According to the latest research on the topic, the ventromedial hypothalamus (VMH) plays a key role in this type of scenario.

The VMH is a central node in the brain that receives sensory input from the amygdala (responsible for emotions and emotional behaviour) and sends outputs to motor areas of the brainstem.

Triggering defensive responses

The researchers, from the Gross group at the European Molecular Biology Laboratory in Rome, suggest that this position midway between sensory input and motor output makes the VMH the ideal focus to understand how threats drive behaviour.

The team therefore investigated how the VMH may be involved in the decision between attacking and escaping a threat. To do this, they measured the activation of neurons in mice exposed to more aggressive mice.

When the mice were under threat, the researchers found that the activity of a large class of neurons increased relative to the intensity of the threat, confirming their hypothesis that the VMH may encode an internal state of threat necessary to trigger defensive responses.

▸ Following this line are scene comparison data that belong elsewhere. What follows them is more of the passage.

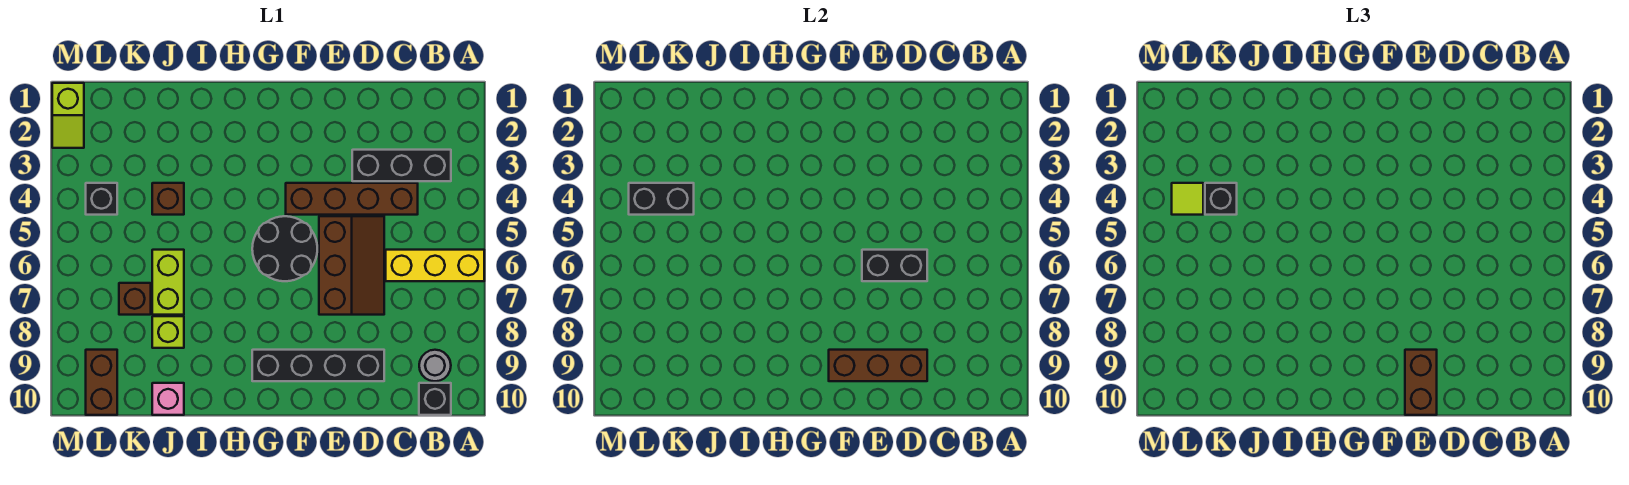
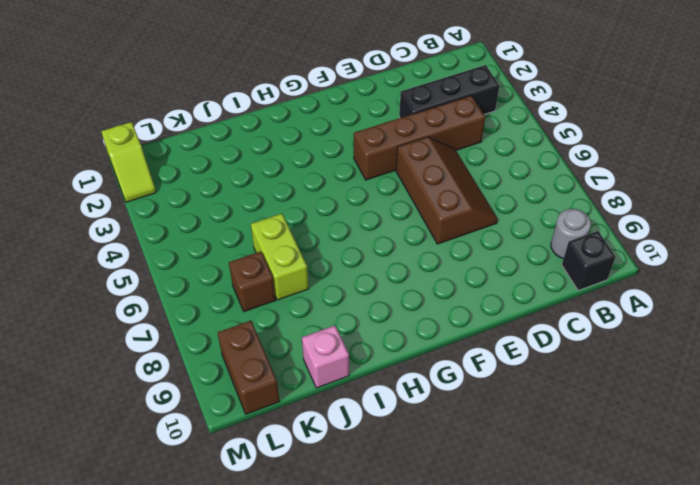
none -> yellow brick A6:C6 level 1
none -> black brick D9:G9 level 1
none -> black round brick F5:G6 level 1

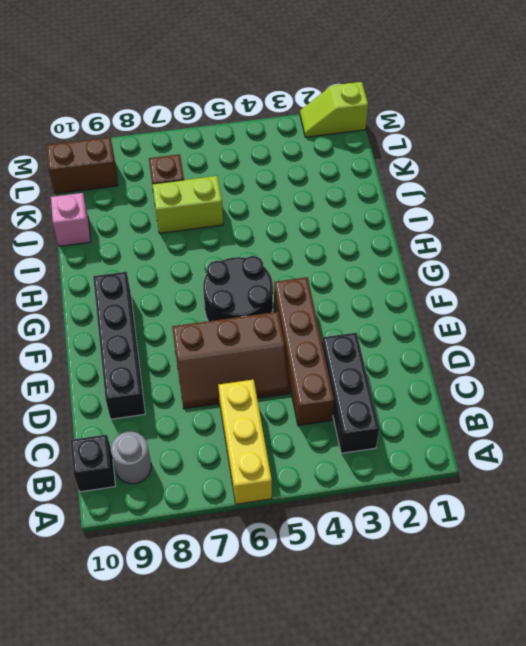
none -> brown brick J4 level 1
none -> lime brick J8 level 1
none -> black brick L4 level 1

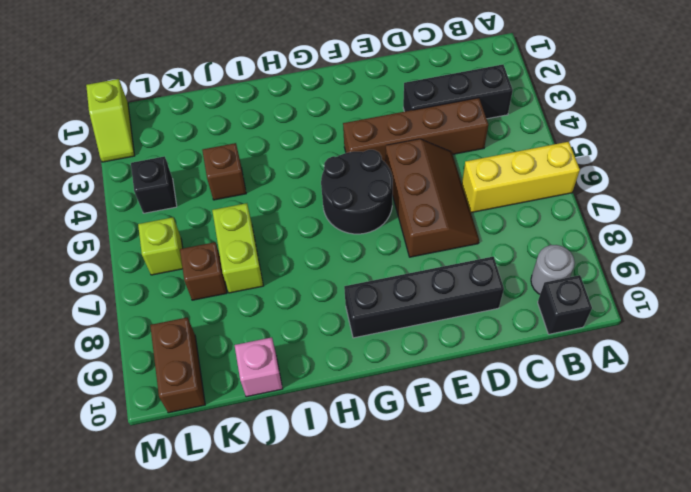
lime brick L6 level 1 -> lime brick J8 level 1
none -> black brick D6:E6 level 2
none -> brown brick D9:F9 level 2
none -> black brick K4:L4 level 2

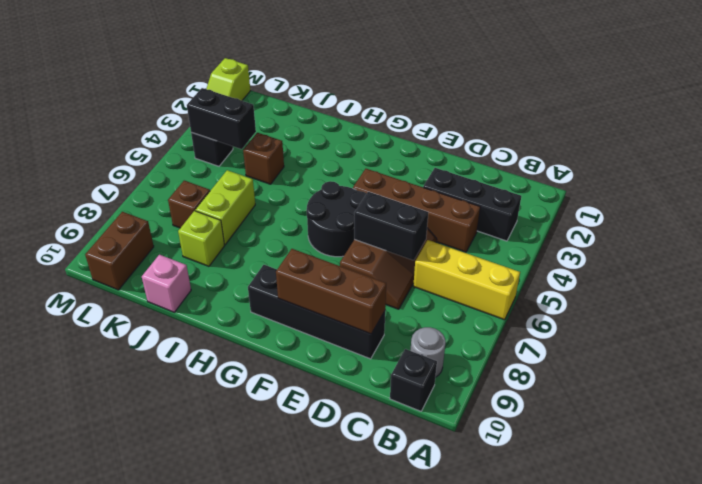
none -> brown brick E9:E10 level 3
none -> black brick K4 level 3
none -> lime tile L4 level 3

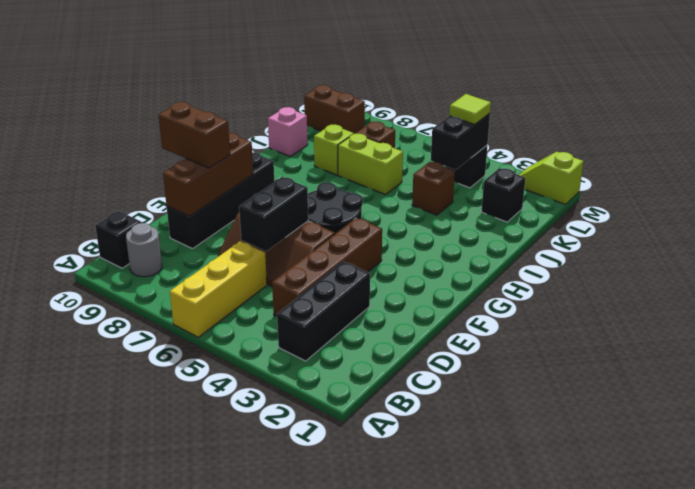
black brick K2 level 1 -> black brick K4 level 3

"These results can contribute to understanding how emotions like fear and aggression are regulated, especially in the context of territory," Piotr Krzywkowski – who conducted the research as a PhD student in the Gross group – said in a statement by EMBL.

The study was published in the journal eLife

Additional discoveries

In addition to the above discovery, the team also observed the activation of the same neurons when the mice returned to explore the place where they had been threatened, despite the current absence of threat.

A second set of neurons also became activated when the mice returned to their home cage, they wrote.

By simply looking at the firing of neurons in their VMH, the scientists could predict precisely if the mice were located in the "threat cage" or home cage.

This demonstrates that the VMH encodes spatial context, they wrote, adding that this function has never been previously attributed to the hypothalamus.

Exposure to a more aggressive mouse was also found to dramatically increase the ability of the VMH to promote flight.

When a mouse’s VMH was artificially activated in this situation, the animal rapidly ran away from a threat. However, this didn’t occur when the VMH was activated before this situation, showing that social experience can change the VMH.

The researchers are currently trying to understand what mechanisms might be involved in this transformation.

Adapting survival behaviours

"This finding has important implications for the field, because previous work had argued that the VMH is hardwired to respond to threats," said study leader Cornelius Gross.

"Our view holds that the VMH is dedicated to controlling both attack and flight, and that this choice is driven by its encoding of social space. When an animal is in its own territory, it favours attack, but when it is in the territory of another animal it favours flight."

Most importantly, the team’s findings suggest a novel role of the hypothalamus in behaviour where, “rather than being viewed as an innate behavioural response region, the hypothalamus should be seen as a region that integrates present and past sensory and contextual information, processing the level of threat and adapting survival behaviours to a changing environment".